• _Excerpted text_:
━━━━━━
Meanwhile, Minnesota researchers have found petroleum compounds and Corexit, used to disperse BP oil in the Gulf, in the eggs of nesting pelicans. Scientists are studying impacts of the BP spill on North America's biggest colony of white pelicans at Minnesota's Marsh Lake, which hosts an estimated 34,000 adult birds raising 17,000 chicks a year.

"Petroleum compounds were present in 20 of the first batch of 22 Minnesota pelican eggs tested recently, and 18 of these eggs also contained Corexit," said Carrol Henderson, nongame program supervisor at the Minnesota Dept. of Natural Resources. Pelicans were exposed to oil in 2010 and subsequent years. Most white pelicans winter in the Gulf, and their young spend a full year down south before they start breeding.

"In particular, the Corexit found in the eggs appears to be pretty closely tied to the spill," Henderson said. Minnesota researchers are concerned that pelicans and loons wintering on the coast came into contact with polycyclic aromatic hydrocarbons -- known to cause cancer and birth defects in animals -- and Corexit, which contains cancer-causing chemica0ls and endocrine-disrupting compounds, he said.

Henderson said lab tests are being conducted on tissue samples from adult loons in Minnesota, with results expected soon. After loons spend two years in the Gulf -- mainly Florida and Alabama -- they return to Minnesota in the third year.
━━━━━━
• _Records_:
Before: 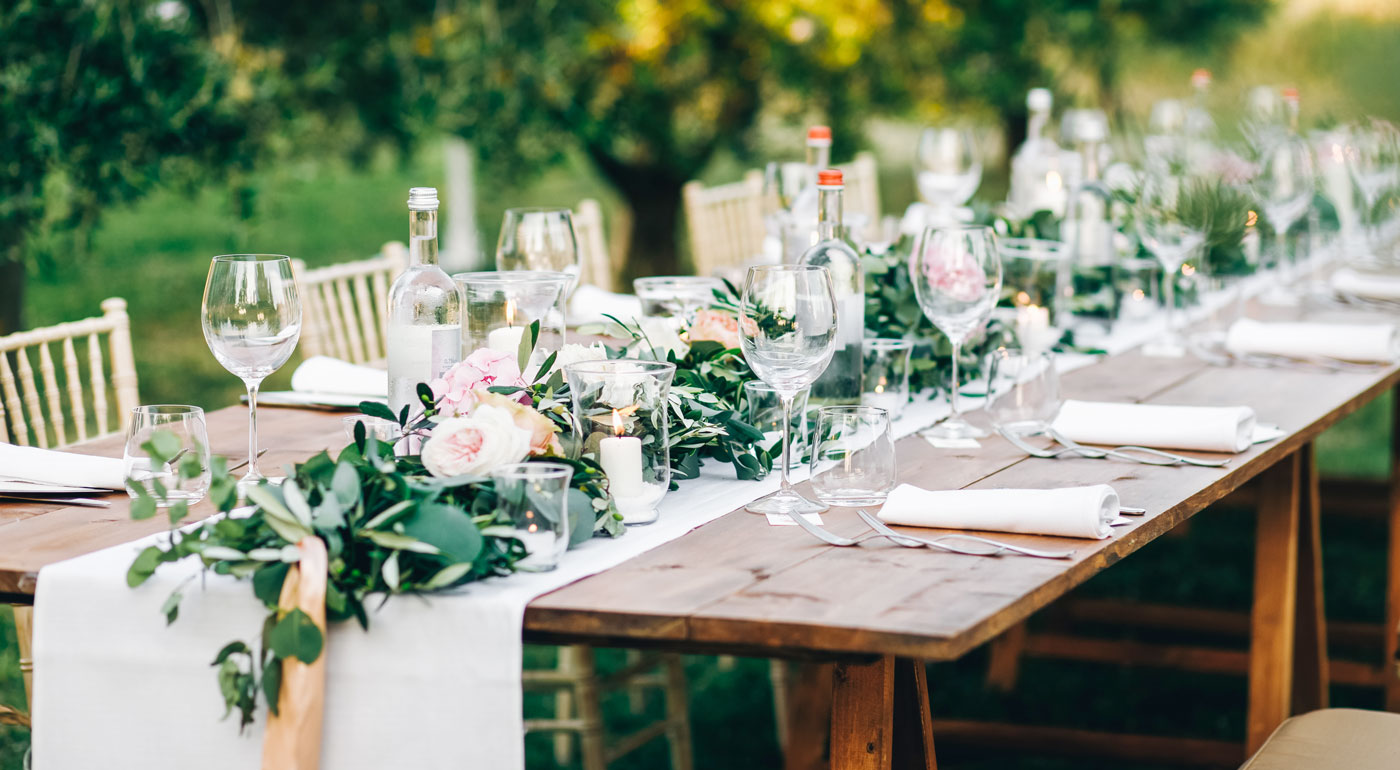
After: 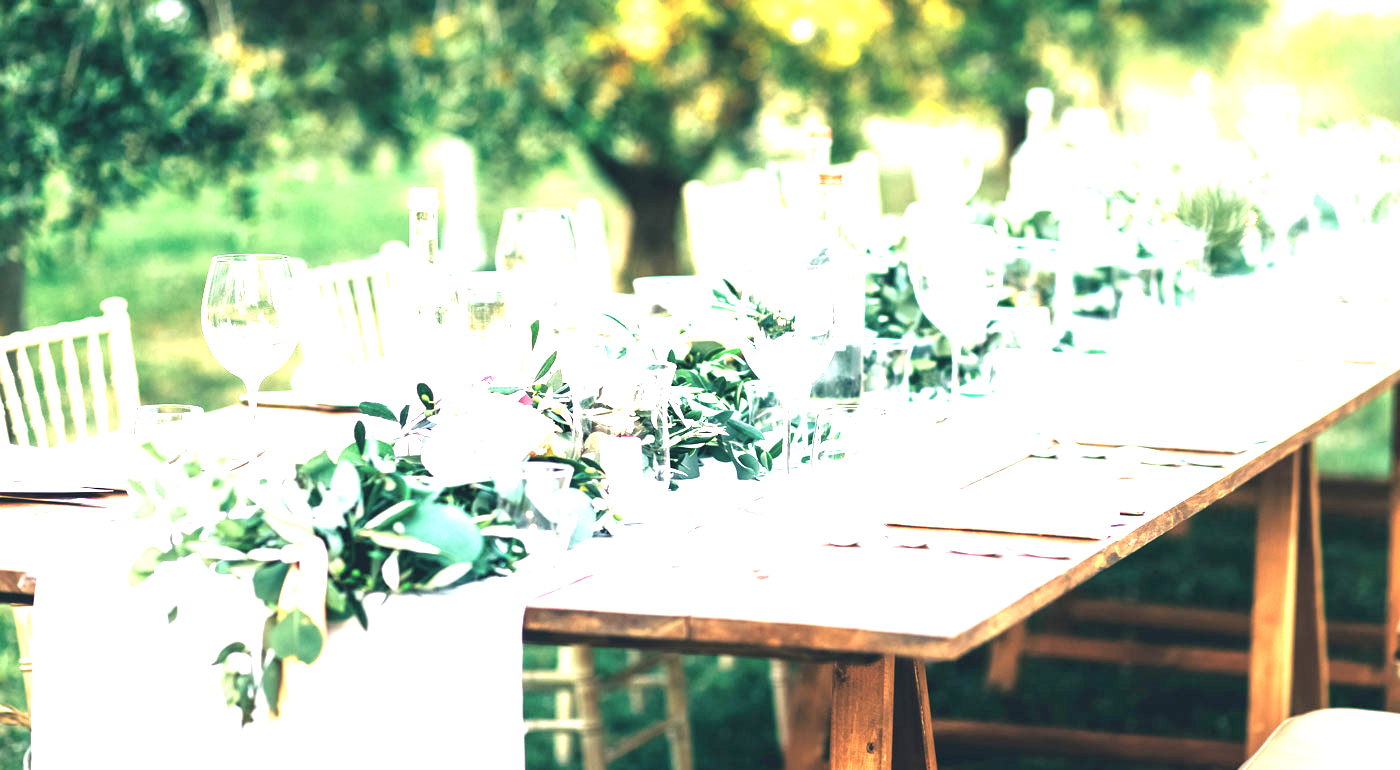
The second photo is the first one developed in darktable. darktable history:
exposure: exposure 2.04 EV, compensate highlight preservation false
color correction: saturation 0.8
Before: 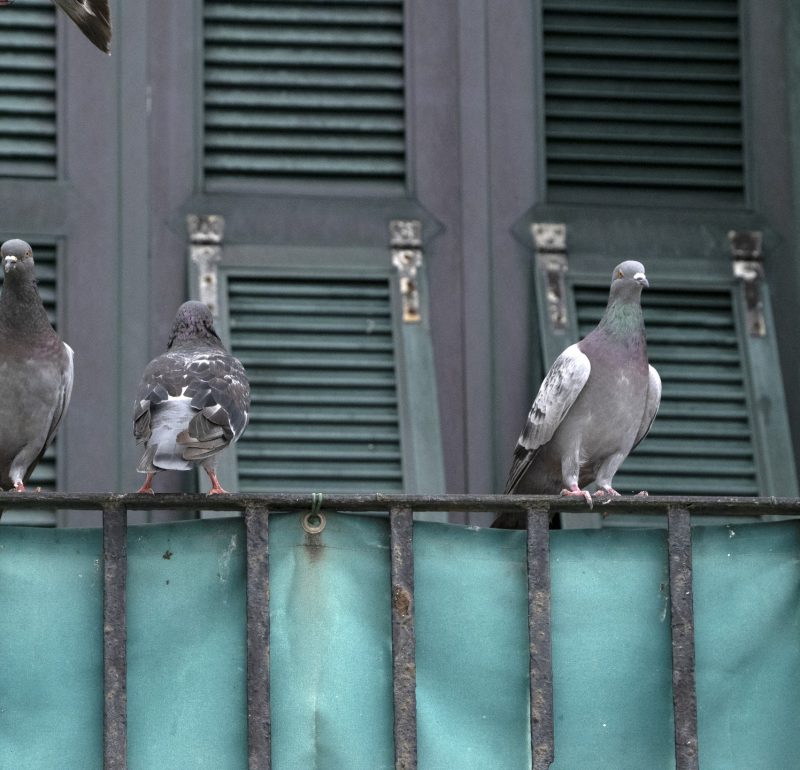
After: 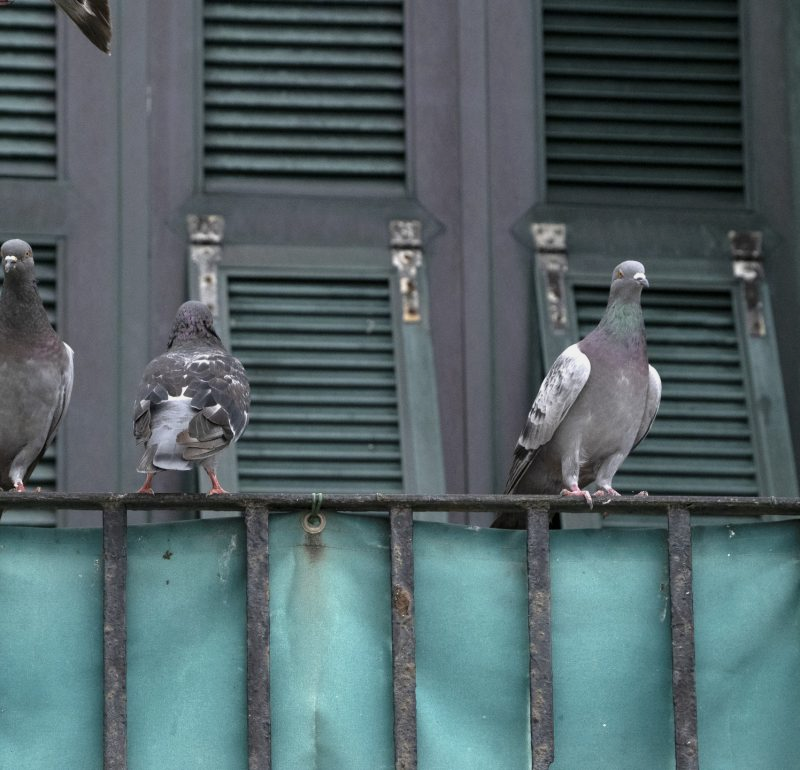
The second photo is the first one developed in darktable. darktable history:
━━━━━━
• _Work item_:
Continue the excerpt on BP oil and Corexit turning up in Minnesota pelican eggs, starting after its last sentence rather than from the items.

• _Final answer_:
"Minnesotans love to watch loons, our state bird, on the lakes, just as Louisianans are fond of watching brown pelicans," Henderson said. Two years ago, U.S. Geological Survey scientists outfitted test loons with satellite transmitters so their travels to the Gulf can be studied, he said. For anyone interested in migratory birds, loon movements can be followed on the Web at umesc.usgs.gov.

Starting in 2010, a government program enticed birds into fields and away from oil in the Gulf. "We needed more habitat before the spill because of wetlands loss, and we needed it during and after the spill because of the oil," Macaluso said. The 2010 Migratory Bird Habitat Initiative or MBHI provided food sources for ducks and other birds. With $40 million in funding, the Natural Resources Conservation Service enrolled 470,000 acres owned by farmers and others in the Gulf states, Arkansas, Missouri and Georgia. Landowners were paid to create mudflats and shallow water areas, and south Louisiana rice farmers eagerly participated.

Tim Landreneau, a Louisiana-based program specialist with the NRCS, said "an estimated 36 percent of the energy needed to support target duck populations across south Louisiana was satisfied on 176,821 acres of MBHI lands" in the southwestern part of the state in 2010. Waterfowl food needs are often monitored in duck energy-days or what's needed to support a duck.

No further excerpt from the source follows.